Sunday, October 23, 2011
Guest Post on eighthdayfarm.com Worm Poop Doesn't Compute
I serve on the board for Eighth Day Farm and wrote this guest blog post for them a few weeks ago:
Thursday, October 6, 2011
Update: Naming It Well
So much is going well. I wish I had the time and the words. I wish I had the gumption too. Everything I want to say and could be said about family, marriage, fatherhood, music, campus ministry, teaching, friendship…trying to speak well about such things feels silly and awkward to name, or at least to name too quickly.
Have you ever had an experience that was so raw and good that you were left reeling dumb and stupid? I asked a poet once if he walked around experiencing his waking life thinking, “now that experience…there is a poem in that.” He said that no, we must first warm our hands around the fire of existence and then later work to find what will emerge in the art.
This is the question of taking our cameras with us on vacation. Walker Percy asks if we spend all our time behind the lens, do we end up missing the experience itself? The loss of creature? Is life merely a photo album we flip through page by page later afterwards? In the context of our contemporary media: is our life the sum total of what we catalogue of ourselves on our blogs and facebook pages?
Yet we do name our experiences. We have to. We need ways to share ourselves. This is what Annie Dillard is working through in her essay, “Total Eclipse.” She says we bluster around the world with a “shovel and a pail, a grammar and a lexicon” working to save our very lives because those things that we do not have words for are lost to us. So the challenge is to use the right words, the best words, to have patience and not name the experience too quickly and perhaps turn to the best of artists and writers and learn from their vocabularies how to better name our remembrances worth remembering.
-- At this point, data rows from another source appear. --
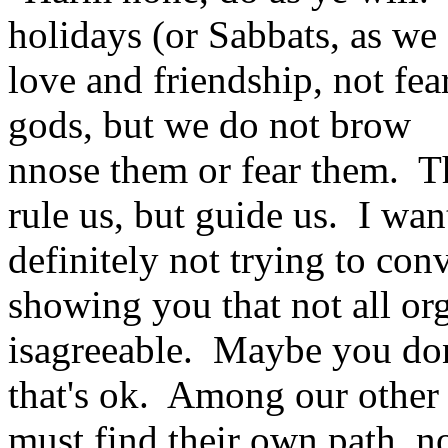
holidays (or Sabbats, as we 
love and friendship, not fe
gods, but we do not brow
nnose them or fear them. T
rule us, but guide us. I wa
definitely not trying to co
showing you that not all org
isagreeable. Maybe you don'
that's ok. Among our other 
must find their own path, n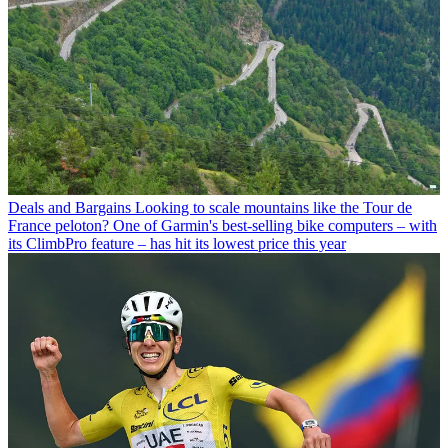
Deals and Bargains
Looking to scale mountains like the Tour de
France peloton? One of Garmin's best-selling bike computers – with
its ClimbPro feature – has hit its lowest price this year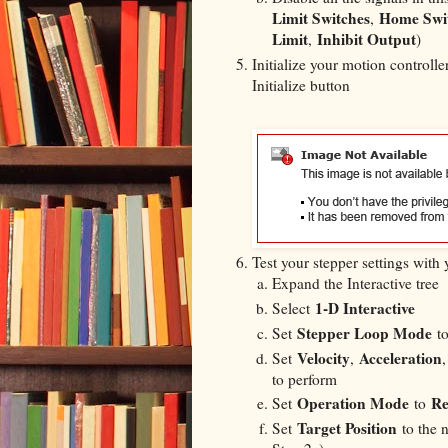
Limit Switches
Home Swi
,
Limit
Inhibit Output
,
)
Initialize your motion controll
Initialize button
Test your stepper settings with
Expand the Interactive tree
1-D Interactive
Select
Stepper Loop Mode
Set
t
Velocity
Acceleration
Set
,
to perform
Operation Mode
Re
Set
to
Target Position
Set
to the 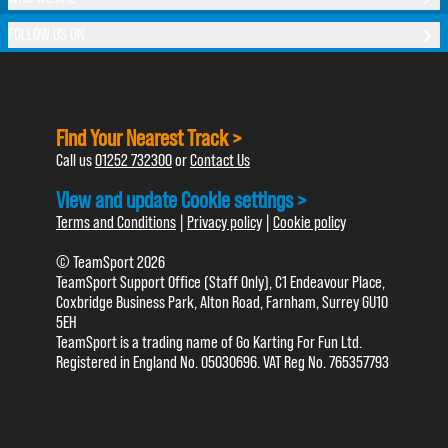
FOLLOW US ON
Find Your Nearest Track >
Call us
01252 732300
or
Contact Us
View and update Cookie settings >
Terms and Conditions
|
Privacy policy
|
Cookie policy
© TeamSport 2026
TeamSport Support Office (Staff Only), C1 Endeavour Place,
Coxbridge Business Park, Alton Road, Farnham, Surrey GU10
5EH
TeamSport is a trading name of Go Karting For Fun Ltd.
Registered in England No. 05030696. VAT Reg No. 765357793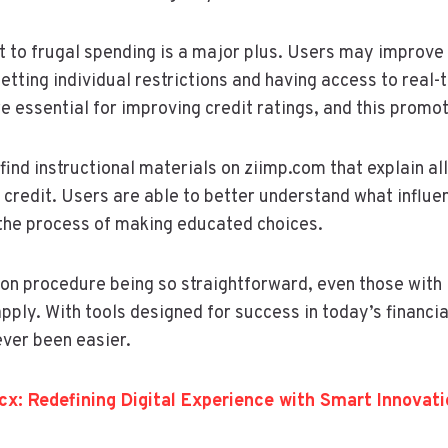
to frugal spending is a major plus. Users may improve t
ting individual restrictions and having access to real-t
 essential for improving credit ratings, and this promot
ind instructional materials on ziimp.com that explain all
 credit. Users are able to better understand what influen
 the process of making educated choices.
ion procedure being so straightforward, even those with li
pply. With tools designed for success in today’s financia
ever been easier.
cx: Redefining Digital Experience with Smart Innovati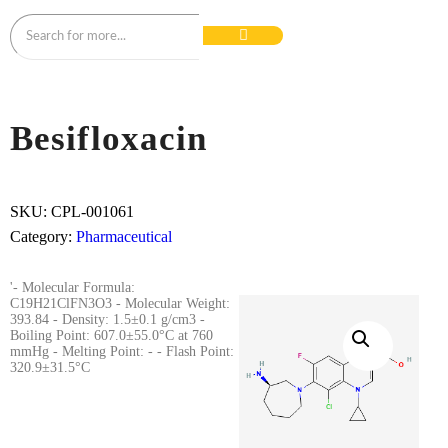
Besifloxacin
SKU:
CPL-001061
Category:
Pharmaceutical
'- Molecular Formula:
C19H21ClFN3O3 - Molecular Weight:
393.84 - Density: 1.5±0.1 g/cm3 -
Boiling Point: 607.0±55.0°C at 760
mmHg - Melting Point: - - Flash Point:
320.9±31.5°C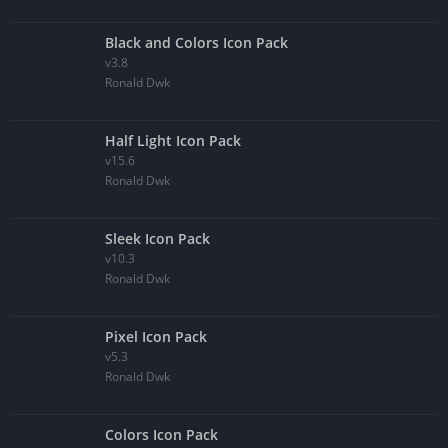
Black and Colors Icon Pack
v3.8
Ronald Dwk
Half Light Icon Pack
v15.6
Ronald Dwk
Sleek Icon Pack
v10.3
Ronald Dwk
Pixel Icon Pack
v5.3
Ronald Dwk
Colors Icon Pack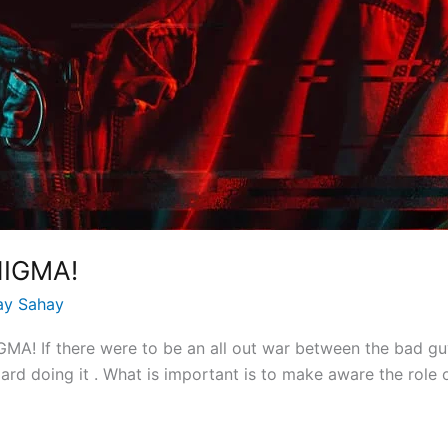
NIGMA!
ay Sahay
! If there were to be an all out war between the bad guy
rd doing it . What is important is to make aware the role of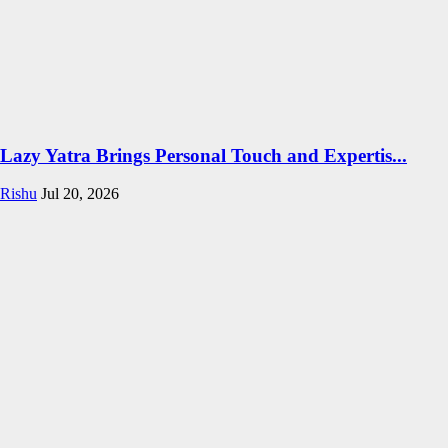
Lazy Yatra Brings Personal Touch and Expertis...
Rishu
Jul 20, 2026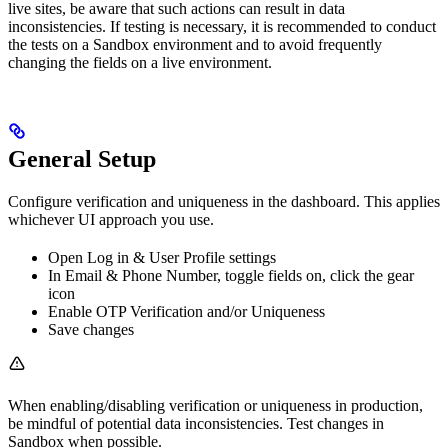
live sites, be aware that such actions can result in data
inconsistencies. If testing is necessary, it is recommended to conduct
the tests on a Sandbox environment and to avoid frequently
changing the fields on a live environment.
General Setup
Configure verification and uniqueness in the dashboard. This applies
whichever UI approach you use.
Open Log in & User Profile settings
In Email & Phone Number, toggle fields on, click the gear
icon
Enable OTP Verification and/or Uniqueness
Save changes
When enabling/disabling verification or uniqueness in production,
be mindful of potential data inconsistencies. Test changes in
Sandbox when possible.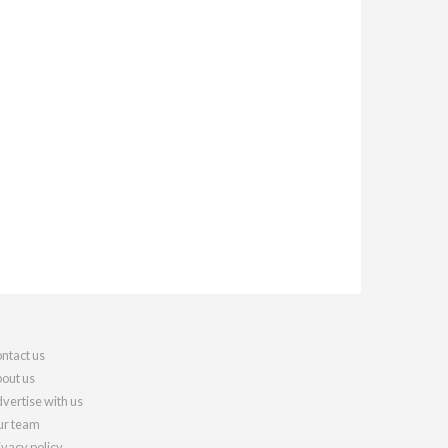
ntact us
out us
vertise with us
r team
ivacy policy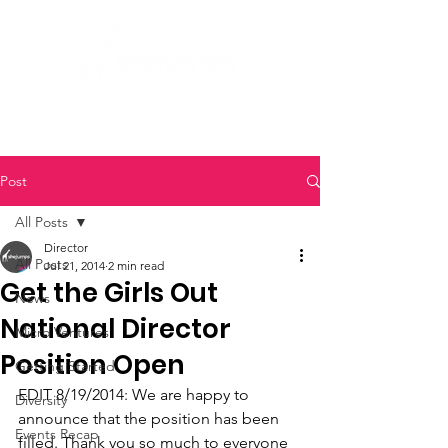
Post
All Posts
Director
All Posts
Jul 21, 2014
2 min read
Get the Girls Out
News
National Director
Micro Ventures
Position Open
Getting Started
EDIT 8/19/2014: We are happy to 
Diversity
announce that the position has been 
Events Recap
filled. Thank you so much to everyone 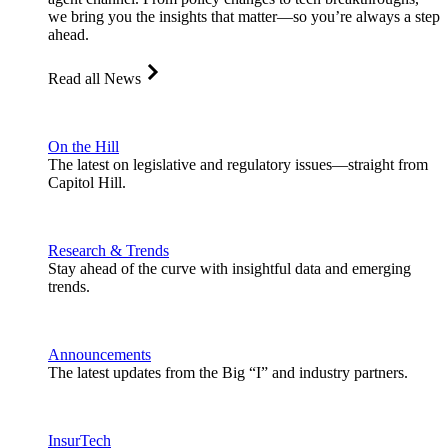
we bring you the insights that matter—so you’re always a step
ahead.
Read all News
On the Hill
The latest on legislative and regulatory issues—straight from
Capitol Hill.
Research & Trends
Stay ahead of the curve with insightful data and emerging
trends.
Announcements
The latest updates from the Big “I” and industry partners.
InsurTech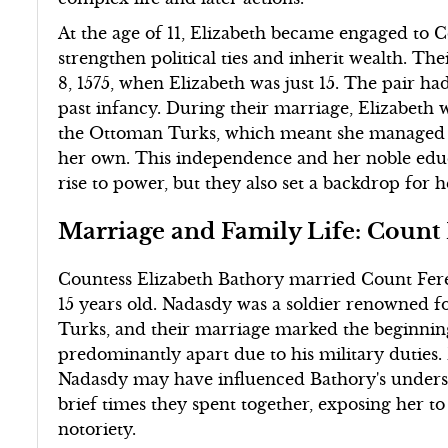
At the age of 11, Elizabeth became engaged to 
strengthen political ties and inherit wealth. Th
8, 1575, when Elizabeth was just 15. The pair ha
past infancy. During their marriage, Elizabeth 
the Ottoman Turks, which meant she managed 
her own. This independence and her noble edu
rise to power, but they also set a backdrop for h
Marriage and Family Life: Count
Countess Elizabeth Bathory married Count Fere
15 years old. Nadasdy was a soldier renowned fo
Turks, and their marriage marked the beginning
predominantly apart due to his military duties. D
Nadasdy may have influenced Bathory's underst
brief times they spent together, exposing her to
notoriety.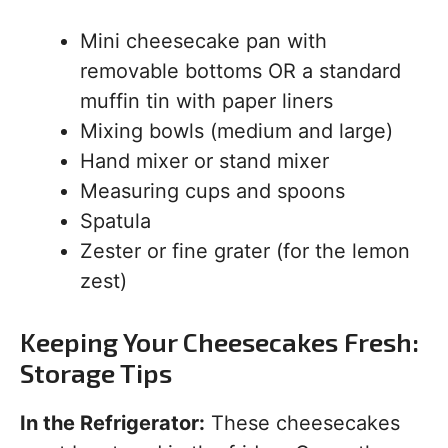
Mini cheesecake pan with
removable bottoms OR a standard
muffin tin with paper liners
Mixing bowls (medium and large)
Hand mixer or stand mixer
Measuring cups and spoons
Spatula
Zester or fine grater (for the lemon
zest)
Keeping Your Cheesecakes Fresh:
Storage Tips
In the Refrigerator:
These cheesecakes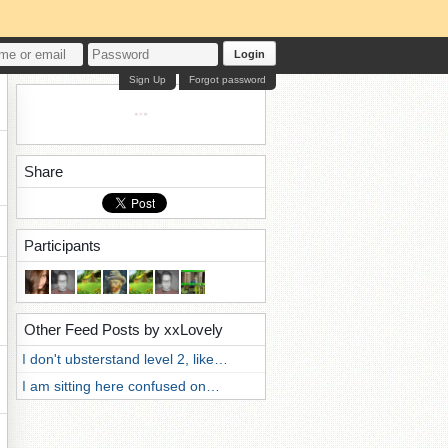
Login
Sign Up
Forgot password
Share
Participants
Other Feed Posts by xxLovely
I don't ubsterstand level 2, like…
I am sitting here confused on…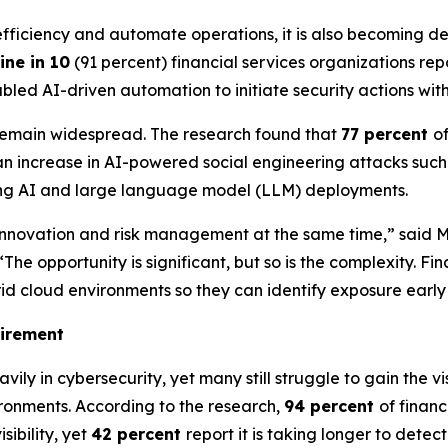
ve efficiency and automate operations, it is also becoming
ine in 10
(91 percent) financial services organizations re
led AI-driven automation to initiate security actions wit
 remain widespread. The research found that
77 percent
o
n increase in AI-powered social engineering attacks such 
ting AI and large language model (LLM) deployments.
ate innovation and risk management at the same time,” said
opportunity is significant, but so is the complexity. Finan
rid cloud environments so they can identify exposure earl
uirement
avily in cybersecurity, yet many still struggle to gain the
ironments. According to the research,
94 percent
of finan
sibility, yet
42 percent
report it is taking longer to detec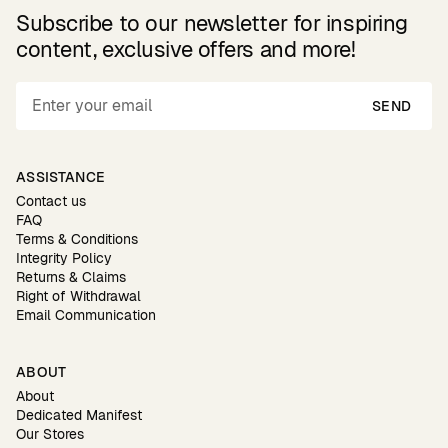
Subscribe to our newsletter for inspiring
content, exclusive offers and more!
SEND
ASSISTANCE
Contact us
FAQ
Terms & Conditions
Integrity Policy
Returns & Claims
Right of Withdrawal
Email Communication
ABOUT
About
Dedicated Manifest
Our Stores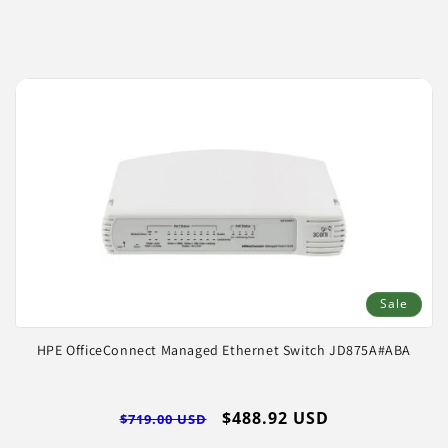
price
price
Sale
HPE OfficeConnect Managed Ethernet Switch JD875A#ABA
Regular
Sale
$488.92 USD
$719.00 USD
price
price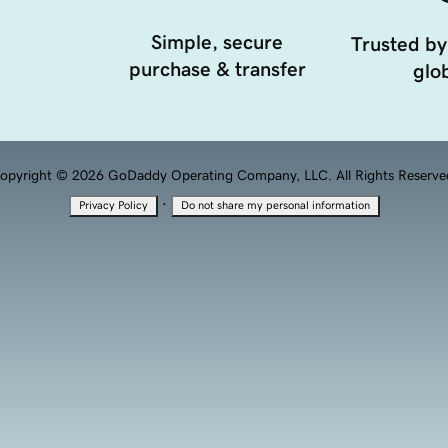
Simple, secure
Trusted by
purchase & transfer
glob
opyright © 2026 GoDaddy Operating Company, LLC. All Rights Reserve
·
Privacy Policy
Do not share my personal information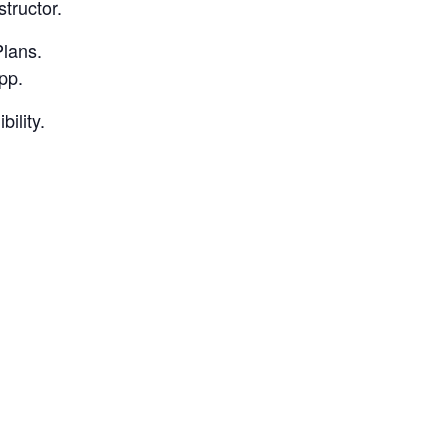
structor.
Plans.
pp.
bility.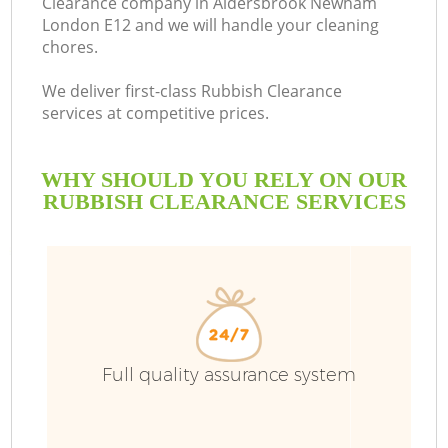
Clearance company in Aldersbrook Newham
London E12 and we will handle your cleaning
Bu
chores.
We deliver first-class Rubbish Clearance
services at competitive prices.
WHY SHOULD YOU RELY ON OUR
RUBBISH CLEARANCE SERVICES
T
I
Full quality assurance system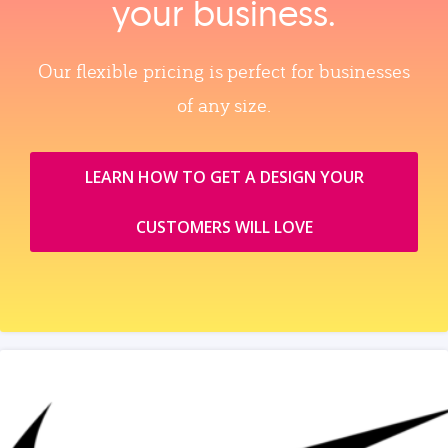
your business.
Our flexible pricing is perfect for businesses
of any size.
LEARN HOW TO GET A DESIGN YOUR
CUSTOMERS WILL LOVE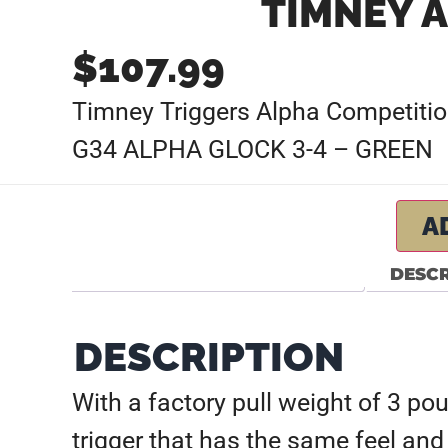
TIMNEY A
$
107.99
Timney Triggers Alpha Competition
G34 ALPHA GLOCK 3-4 – GREEN
A
DESCR
DESCRIPTION
With a factory pull weight of 3 po
trigger that has the same feel and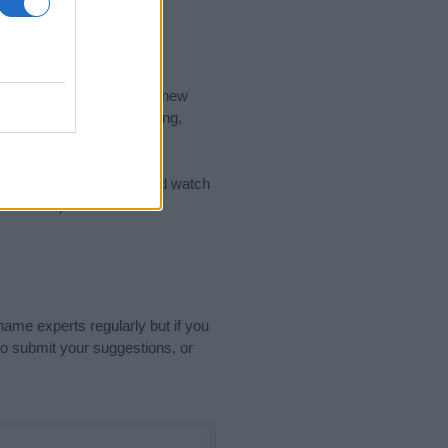
nd the ideal name for your new
 the name's origin, meaning,
 Name Meaning Prints
and watch
sored Link)
name experts regularly but if you
o submit your suggestions, or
Yesterday I splurged and purchased a 16 GB memory card for our camera. It’s a point and shoot that was a previous splurge just before Casper was born. It cost a third of our Nikon SDL, but we use it so much more often because it fits in a pocket and because it takes HD videos and has a stereo microphone. We captured Casper’s birth with it. It has captured many important moments. The trouble is of course with hard disk space. We have none left. HD videos are huge. Yesterday, I decided I didn’t care. We need to keep filming Casper. I’ll buy another external hard drive.
So this morning I filmed the ritual of walking up the stairs to get him out of his crib. I filmed a bit of him looking and pointing out the window. I filmed him shoving his face into his blanket and sucking his thumb. I set the camera on a shelf and filmed us reading books before bed. He thinks he is talking now. He opens a book, points at pictures and makes sounds in a cadence that resembles something that could sound like reading. Tonight he went to our bookcase and dragged Maugham’s Of Human Bondage over to Susanna and sat down on her lap for her to read only to find there were no pictures.
I’ll never be a good enough poet or songwriter to capture these moments. Susanna’s second book, Entering the House of Awe, arrived a few weeks ago (and is for sale…you can buy it on Amazon, but if you buy it directly from us…we’ll pocket more money…and that is helpful…email me if you are interested). As a new mom, she hasn’t written more than a few poems in the last year. When the book arrived, I read several poems aloud at the dinner table weeping and made her promise to keep writing if only for me. Perhaps some day after warming her hands on the fire of our beautiful, little boy she will write about him and about us and perhaps she will find the correct, appropriate words to help us remember—not just remember, but to fully experience it.
But in the mean time, I’m using HD video to keep track of these things. Children suddenly speed up time. A baby changes into a toddler too quickly. A year is no longer just a year. It is the difference between an immobile, sleeping sack of eating and pooping flesh and a babbling, temperamental, wide-awake to the world, bonafide human being who can almost run, who you swear is about to utter a sentence demanding more cheese.
My gift and my curse is that I feel everything so deeply. Some people might call it sensitivity or sentimentality or emotionalism. Perhaps it is all three. I think it is a matter of exhaustion. I barely know how to process all that I absorb in a day.
Susanna is out for the evening. I just put Casper to bed a few hours ago and I’m still absorbing the goodness of holding him in the nursery lit only by the glowing mobile I made for him. C.S. Lewis writes in his famous sermon, “The Weight of Glory,” that if we really could behold each other we would see every one of us as princes and princesses. The sheer magnitude of each other’s full being would be almost too much to bear. I believe this is the gift of babies: in their tender state, we get to hold them and gather them up into ourselves in a way that we cannot with any other grown, sophisticated being. Babies are present and available to watch and admire. Teenagers, adults? They are hidden behind layers. We don’t have the right words for them. No words to unlock their mysteries. But babies are plain and raw and available. They are revealed in such plain sight that even the most random of strangers feels the freedom to come up and give them a pinch (which of course bothers the heck out of me when it happens to Casper).
This is what Jesus said about the children, that we must become like one of them to inherit the kingdom. Throw off sophistication. Discard posturing. Repent of pretension. Stop hiding. Risk being known. Forgive others when they misunderstand you. Let yourself be simply present and alive. Rejoice.